Personnage pittoresque célébré dans des poèmes, pamphlets et récits de voyage, on aime à représenter le fringant postillon en bon vivant, séducteur et colporteur d’histoires extraordinaires. Le succès phénoménal du Postillon de Longjumeau, opéra-comique d’Adolphe Adam, ne s’est jamais démenti depuis sa création en 1836, tant en France (Opéra Comique, 2019) qu’en Allemagne (Staatsoper Berlin, 1998).
Aux siècles des missives et des voyages à cheval
Violoniste parisienne spécialisée dans le répertoire ancien, Alice Julien-Laferrière a été formée au Conservatoire de Montreuil puis au Conservatoire National Supérieur de Musique et de Danse de Lyon. Son mémoire de master en 2012 porta sur l’imitation des bruits du quotidien dans la musique baroque. Elle s’est attachée à comprendre comment les postillons utilisaient leur instrument aux XVIIe et XVIIIe siècles et comment le motif octavié caractéristique des postiers allemands stimula l’imaginaire de nombre de musiciens qui l’intégrèrent en leurs œuvres.
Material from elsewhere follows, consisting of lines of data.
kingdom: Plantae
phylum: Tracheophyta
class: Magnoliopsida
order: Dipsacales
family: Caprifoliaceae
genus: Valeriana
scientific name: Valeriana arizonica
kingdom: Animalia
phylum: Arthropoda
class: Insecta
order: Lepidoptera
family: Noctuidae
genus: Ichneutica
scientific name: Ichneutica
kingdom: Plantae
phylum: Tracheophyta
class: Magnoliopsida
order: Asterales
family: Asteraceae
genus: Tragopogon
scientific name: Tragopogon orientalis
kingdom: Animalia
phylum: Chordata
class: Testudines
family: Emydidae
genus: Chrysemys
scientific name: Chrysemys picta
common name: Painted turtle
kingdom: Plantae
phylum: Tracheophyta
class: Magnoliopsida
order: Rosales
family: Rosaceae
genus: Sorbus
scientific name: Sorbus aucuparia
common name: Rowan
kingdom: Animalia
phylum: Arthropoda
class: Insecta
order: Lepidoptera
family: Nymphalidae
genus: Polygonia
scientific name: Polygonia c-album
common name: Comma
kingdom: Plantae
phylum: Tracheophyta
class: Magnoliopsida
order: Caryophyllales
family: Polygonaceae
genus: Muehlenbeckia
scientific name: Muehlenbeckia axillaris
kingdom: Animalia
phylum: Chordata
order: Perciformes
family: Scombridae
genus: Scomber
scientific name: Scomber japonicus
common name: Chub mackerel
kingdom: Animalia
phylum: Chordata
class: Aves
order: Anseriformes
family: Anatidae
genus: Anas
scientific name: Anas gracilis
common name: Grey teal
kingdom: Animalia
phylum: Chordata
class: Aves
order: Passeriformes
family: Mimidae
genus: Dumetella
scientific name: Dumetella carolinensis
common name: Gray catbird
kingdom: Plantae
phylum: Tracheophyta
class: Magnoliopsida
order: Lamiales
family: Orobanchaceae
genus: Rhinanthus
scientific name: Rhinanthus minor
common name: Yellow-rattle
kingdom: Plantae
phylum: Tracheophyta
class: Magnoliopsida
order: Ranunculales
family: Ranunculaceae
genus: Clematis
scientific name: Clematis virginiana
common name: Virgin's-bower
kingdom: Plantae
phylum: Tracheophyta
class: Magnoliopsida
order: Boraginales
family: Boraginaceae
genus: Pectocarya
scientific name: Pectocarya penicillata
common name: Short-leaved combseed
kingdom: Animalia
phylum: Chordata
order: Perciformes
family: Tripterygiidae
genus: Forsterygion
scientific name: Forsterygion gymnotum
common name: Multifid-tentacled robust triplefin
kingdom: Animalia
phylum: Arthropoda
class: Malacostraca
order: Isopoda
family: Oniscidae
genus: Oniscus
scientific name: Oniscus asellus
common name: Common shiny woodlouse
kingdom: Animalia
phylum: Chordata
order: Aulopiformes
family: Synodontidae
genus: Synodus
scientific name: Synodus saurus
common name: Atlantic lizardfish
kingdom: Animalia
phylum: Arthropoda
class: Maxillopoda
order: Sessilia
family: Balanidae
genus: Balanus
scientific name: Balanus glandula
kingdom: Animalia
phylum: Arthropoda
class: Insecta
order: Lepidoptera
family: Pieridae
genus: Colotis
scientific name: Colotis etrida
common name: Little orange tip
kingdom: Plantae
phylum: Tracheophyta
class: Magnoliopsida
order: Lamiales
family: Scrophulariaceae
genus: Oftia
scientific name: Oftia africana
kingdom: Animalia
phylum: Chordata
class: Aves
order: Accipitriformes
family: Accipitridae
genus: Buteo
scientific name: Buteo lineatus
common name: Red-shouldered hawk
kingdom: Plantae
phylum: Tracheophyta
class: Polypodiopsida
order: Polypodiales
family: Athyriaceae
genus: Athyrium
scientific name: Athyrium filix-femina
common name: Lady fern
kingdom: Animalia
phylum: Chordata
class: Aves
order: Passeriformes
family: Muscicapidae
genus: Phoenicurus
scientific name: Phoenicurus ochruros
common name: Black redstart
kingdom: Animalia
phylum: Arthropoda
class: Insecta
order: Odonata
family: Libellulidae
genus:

Ils le sauvèrent en quelque sorte de l’oubli, car aucun traité n’a répertorié les sonneries postales, comme ce fut le cas pour la céleustique. Avec son ensemble Artifices, Alice Julien-Laferrière a donc exploré les archives en quête de pépites et a publié un disque surprenant, où la force suggestive du thème relie et unifie les morceaux au programme.
Certaines pièces se révèlent assez anecdotiques : Le Courier de Michel Corette, le Capriccio, fugue de jeunesse de Johann Sebastian Bach, à propos du départ de son frère aîné en Suède en 1704, ou la Diligence de Louis de Caix d’Hervelois (ici adaptée pour le violon). Se distinguent heureusement des œuvres plus ambitieuses comme Les Postillons, tirés de l’Ouverture-Suite de Georg Philipp Telemann ou le prologue de la Kayserliche Friedens-Post (La Poste impériale de la paix) de Reinhardt Keiser. Antonio Vivaldi cite la sonnerie dans son Concerto pour violon ò sia il Corneto da Posta, diablement inventif. La Première sonate de Francesco Maria Veracini contient une virtuose Giga Postiglione. La cantate Der Raritäten Mann (Le Montreur de curiosités) de Johann Samuel Endler, belle découverte, est interprétée avec toute la pétulance nécessaire par le baryton Romain Bockler. Enfin, mentionnons le brillant Concerto de Johann Beer réunissant cor de chasse et cor de postillon, improbable couplage, qui érige son auteur en précurseur (le cor ne deviendra instrument de concert que bien plus tard). Il n’est disponible qu’en vidéo sur le site internet du label.
L’exploit d’une reconstitution
Nonobstant l’usage intensif qu’on en fit au cours des siècles, peu d’instruments sont parvenus jusqu’à nous. Le facteur Patrick Fraize, en étroite collaboration avec le trompettiste et corniste Jean-François Madeuf, a reconstitué pour l’occasion un Posthorn germanique en s’inspirant notamment de celui de la Wallace Collection à Londres.
La magnifique complicité de l’ensemble Artifices avec les illustrateurs et le graphiste Frédéric Moret nous livre une très esthétique boîte aux trésors – intelligemment pédagogique – renfermant CD, cartes informatives, reproductions de gravures et de documents d’époque. Elle nous permet de retisser des liens entre la Poste et les arts. La prise de son favorise un peu trop violon et cuivres au détriment de l’accompagnement de l’étique orchestre. En revanche, les musiciens défendent ce répertoire avec engagement, souplesse et naturel. Ils ressuscitent avec bonheur une sonnerie ayant marqué durablement le quotidien de nos ancêtres.
Sonne, sonne, cor de postillon ! coffret bilingue franco-allemand, par l’Ensemble Artifices, Alice Julien-Laferrière, Romain Bockler et Jean-François Madeuf, 1 pochette comprenant 15 cartes, 2 marque-pages et un poster, Seulétoile, 2022.
Bonus vidéo sur le site https://seuletoile.fr
Concerto à 4 pour cor de chasse et cor de postillon de Johann Beer.